Today, we face time-warp on a railway train. The University of Houston's College of Engineering presents this series about the machines that make our civilization run, and the people whose ingenuity created them.

A Scottish couple joined my wife and me in the dining car of the train from Toronto to Edmonton. He turned out to be the retired head of maintenance for the railways of Western Scotland. He was literally taking a busman's holiday.

Earlier on the trip, I'd found Dionysius Lardner's book on steam engines and locomotives in a dusty shop. Published in 1836, it told the state of the art of railways only 16 years after Trevithick had run the very first locomotive in London.

So I showed my old book to this Scottish engineer. He plunged into it. He turned a knowing eye on the browning pages and told me which elements of those embryonic engines were still to be found on modern railways. He paused lovingly over one 160-year-old engine that his staff had built in a modern replica.

Then he drew a recent newspaper clipping from his wallet. It told about the system the Germans and Japanese are building. A train will run at 250 mph, magnetically levitated on a cushion of air. I read the article while he turned pages in Lardner's book.

Later we talked in the dome car as we rolled across Alberta's prairies. This luxury train was made in the '50s. "How fast are we going," I wondered. "Oh, maybe 45-50 mph," he guessed. Then he added,

We could go a lot faster, but the roadbed isn't up to it. The curves are a little tight for passenger comfort at high speed. Besides, you don't want to subject those old wooden ties to much pounding. Nowadays they make railway ties of concrete.

And I realized this ride was an old experience frozen in time. At first, railways had developed very fast. Lardner tells about a statesman who'd recently suffered an accident. Friends used one of those early locomotives to get him to the doctor fifteen miles away. By pouring on coal they'd managed an astounding 36 mph. A year later, the editor of my American copy adds a footnote. An American line now has trains that reach 40 mph, not much slower than we now moved through Canada 160 years later.

So I rode the time-warp of a technology that'd once transformed the Americas and now was fading. I enjoyed two days of quiet, gently rocking recess from work. I read Lardner and talked with this man who'd spent 47 years in railways -- listened as he told of future trains that'll soon approach the speed of sound.
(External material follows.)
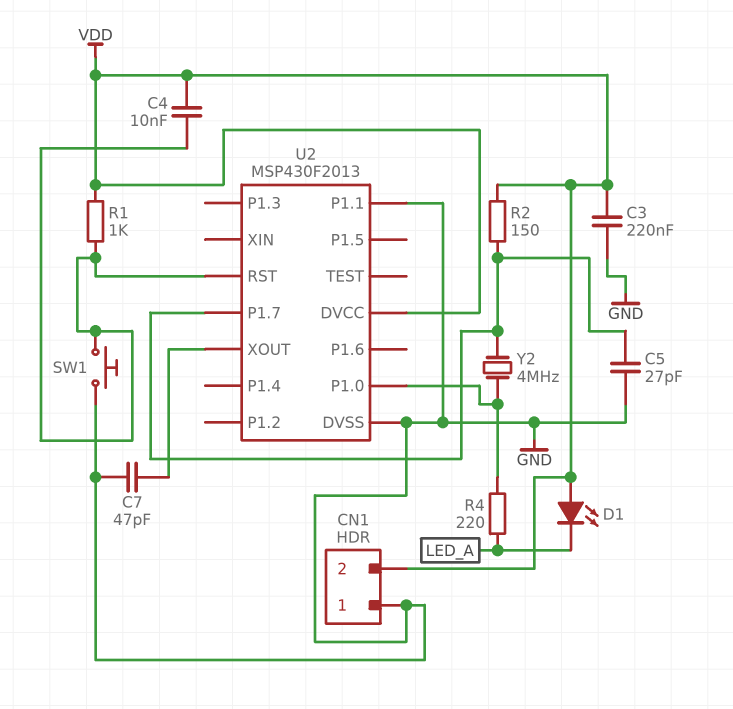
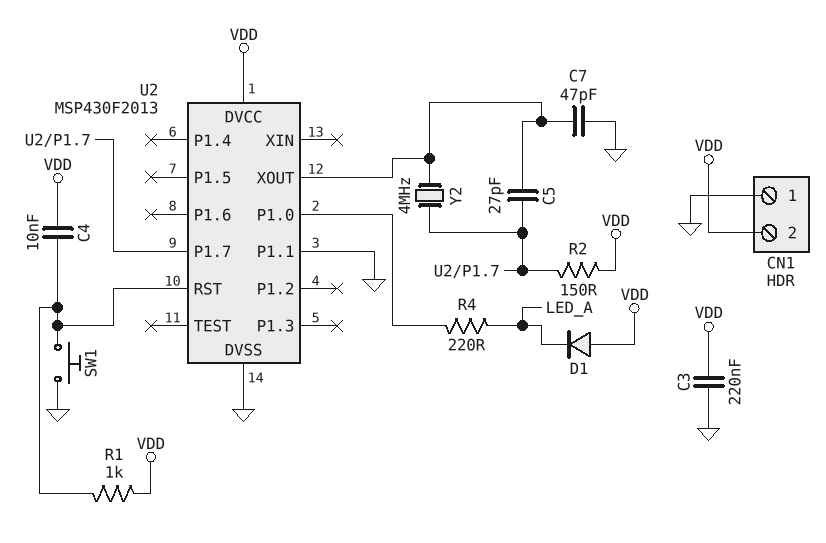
C5: 27pF (GND, U2/P1.7) -> 27pF (U2/P1.7, U2/XOUT)
D1: LED (A VDD, K LED_A) -> diode (A VDD, K LED_A)
Y2: 4MHz (U2/P1.0, U2/P1.7) -> 4MHz (U2/P1.7, U2/XOUT)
America once ruled the rails. By 1900 we'd reached speeds of 100 mph. Then, after WW-I, cars and airplanes distracted us. We may yet reclaim the technology that was this engineer's entire life -- which once shaped life on earth and now offers to shape it anew. I hope we do. After two restful days among lakes, rocks and trees that're invisible from 30,000 feet, I hope we do.

I'm John Lienhard, at the University of Houston, where we're interested in the way inventive minds work.

(Theme music)

Lardner, D., the Steam Engine Familiarly Explained and Illustrated, Philadelphia: E.L. Carey & A. Hart, 1836. See especially Chapter X, Locomotive Engines on Railways, Chapter XI, Locomotive Engines on Turnpike Roads, and Chapter XIX, Plain Rules for Railway Speculators.

Lardner, D., Popular Lectures on the Steam Engine, New York: Printed for Elam Bliss. (In this first American edition of Lardner's first edition, he discusses Richard Trevithick's experiments with high pressure engines on p. 147 et seq. Lardner devotes only one sentence to Trevithick's steam driven "land carriage" on p. 147.)

I'd bought both Lardner editions mentioned above at Ahab's Books in Boston. The clipping that the man showed me was from a June 20, 1994 Canadian paper, I don't know which one. We were riding on Canada's VIA Passenger Train Network, Silver and Blue Class.

This episode was written in 1994. Since then the magnetic levitation rail systems mentioned above have been greatly developed. See, e.g., Episode 1745.